**Textauszug**
-----

Versandhandel

Amazon: Drogerie verkauft OTC und Rx Tobias Lau, 04.12.2017 10:22 Uhr

Berlin - 

Dass sich Versandapotheken auf den großen Online-Plattformen wie Ebay oder Amazon tummeln, ist mittlerweile normal. Auch dass mehr oder weniger seriöse Händler aus dem In- und Ausland gelegentlich eine Palette apothekenexklusiver Ware verramschen, ist trauriger Alltag geworden. Mittlerweile tauchen aber auch Händler auf, die selbst keine Apotheke sind – und trotzdem apothekenpflichtige Produkte anbieten.

Das Angebot von Seuren Health bei Amazon ist breit gefächert. Neben Nahrungsergänzungsmitteln, Parfums und Schlumpffiguren finden sich verschiedene apothekenexklusive Marken im Sortiment: Dazu gehören neben einer breiten Palette an Schüßler-Salzen von Pflüger derzeit unter anderem Thermacare und Centrum (Pfizer) sowie Rescue (Nelsons).

-----

**Arbeitsaufträge**
A. Fassen Sie den Absatz im Textauszug oben, der mit „Das Angebot von Seuren Health“ beginnt, kürzer oder als Liste zusammen und behalten Sie dabei seine wesentlichen Angaben bei.
B. Welche Art von Händlern taucht laut dem Textauszug oben mittlerweile auf den Online-Plattformen auf?
C. Entnehmen Sie dem Textauszug oben wortgetreu die Passage von „Amazon: Drogerie verkauft“ bis „apothekenpflichtige Produkte anbieten.“.

**Verfügbare Daten**
-----

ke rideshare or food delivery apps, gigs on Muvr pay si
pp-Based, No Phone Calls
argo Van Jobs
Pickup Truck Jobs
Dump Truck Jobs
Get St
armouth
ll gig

-----

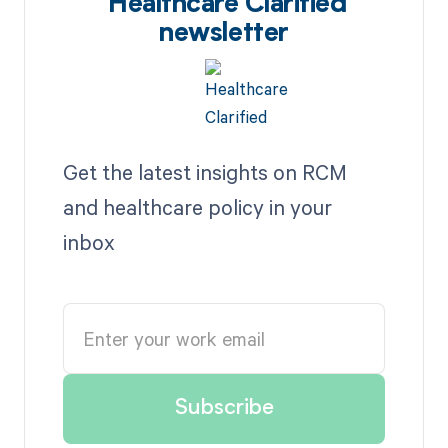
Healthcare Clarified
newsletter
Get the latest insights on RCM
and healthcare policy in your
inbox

-----

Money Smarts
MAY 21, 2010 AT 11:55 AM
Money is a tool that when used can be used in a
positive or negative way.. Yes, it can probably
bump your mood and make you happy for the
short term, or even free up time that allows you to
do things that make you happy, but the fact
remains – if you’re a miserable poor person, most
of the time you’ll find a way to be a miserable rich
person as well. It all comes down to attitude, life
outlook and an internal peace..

-----

**Lösungen**
A.
Seuren Health bietet bei Amazon ein breites Sortiment an:
- Nahrungsergänzungsmittel, Parfums und Schlumpffiguren
- apothekenexklusive Marken, derzeit unter anderem Schüßler-Salze von Pflüger, Thermacare und Centrum (Pfizer) sowie Rescue (Nelsons)

B. Händler, die selbst keine Apotheke sind und trotzdem apothekenpflichtige Produkte anbieten.

C.
Amazon: Drogerie verkauft OTC und Rx Tobias Lau, 04.12.2017 10:22 Uhr

Berlin - 

Dass sich Versandapotheken auf den großen Online-Plattformen wie Ebay oder Amazon tummeln, ist mittlerweile normal. Auch dass mehr oder weniger seriöse Händler aus dem In- und Ausland gelegentlich eine Palette apothekenexklusiver Ware verramschen, ist trauriger Alltag geworden. Mittlerweile tauchen aber auch Händler auf, die selbst keine Apotheke sind – und trotzdem apothekenpflichtige Produkte anbieten.